At that time, a description of what is now accepted to be breast cancer was recorded in a paper, called the Edwin Smith Papyrus. In these writings, the treatment was described as simply a cauterization of the breast on the spot where the tumor was palpable. It was believed at that time that there was no other effective treatment in use for these first recorded cases of breast cancer.
History of Seeking a Cure for Breast Cancer
The History of seeking a cure for Breast Cancer is long, and yet, the cure is still illusive. It is amazing that for something identified so long ago, we still have no solution. We have, however, come a long way in the treatment of breast cancer. Since the earliest recorded case of breast cancer, at least in written history much has been discovered. The path is red hot, and yet the cure for the pink ribbon disease evades us.
Few changes or innovations in the rudimentary burning treatment called cauterization, were considered until well into the 1700's. Within the years following discoveries of forms of anesthesia, more adventurous physicians delved deeper into surgical means. As surgery became more commonplace for other purposes, surgeons attempted to excise tumors wholesale and completed what, in essence, is now considered the first breast cancer surgeries.
Removing the First Breast Cancer Tumor & Attempting a Mastectomy
It wasn't untiil the late 1700's when a connection between breast cancer and the swelling of lymph nodes was considered pertinent. In fact, two surgeons, French surgeon Jean Louis Petit (1674-1750) and later the Scottish surgeon Benjamin Bell (1749-1806), were to remove a corresponding diseased lymph node along with it's cancerous tumor.
Later, this work was taken further into the first radical mastectomies ever preformed. The first one was attempted by William Stewart Halsted in 1882. What then became known as the Halsted radical mastectomy was perhaps a bit more invasive than was needed, as it almost always involved taking both breasts completely, instead of just the one that was affected. Radical mastectomies were the norm even through the 1970's.
Since the 1970's, many changes to the way we treat breast cancer have occurred. Much different from the cauterization treatments of the first cases of breast cancer, we now have many options for the woman to choose from with much better results. The inclusion of lumpectomy surgeries help preserve the breast, as well as the use of chemotherapy and radiation. These treatments are more targeted and specific as well as more thorough, and the after treatments, also much more effective. These days, breast cancer survival rates are well above what they were before.

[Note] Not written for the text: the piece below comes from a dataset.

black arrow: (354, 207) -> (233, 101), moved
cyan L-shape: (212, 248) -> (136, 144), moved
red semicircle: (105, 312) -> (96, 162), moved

Preventing Breast Cancer Through Awareness
However, the biggest contribution to the fight against breast cancer is the awareness programs that have been so aggressive and visible for many years now. The open discussion about this issue, instead of hiding it away as was done centuries ago, has helped millions of women understand the disease of breast cancer and the ways to identify it and address it before its too serious to treat.
Breast cancer is one of the most studied and discussed cancers out there today. Mothers talk to their daughters about it. We receive reminders to get our annual mammographies. We learn from health care providers and organizations how to do breast self exams. Doctors and medical personnel perform clinical exams and get full family histories to better gauge your risk factors. Business and community centers sponsor all types of breast cancer awareness events such as mobile mammogram vans and other diagnostic tools.
The awareness about breast cancer might be at its highest point ever, but we still have work to do in order to find the ultimate cure.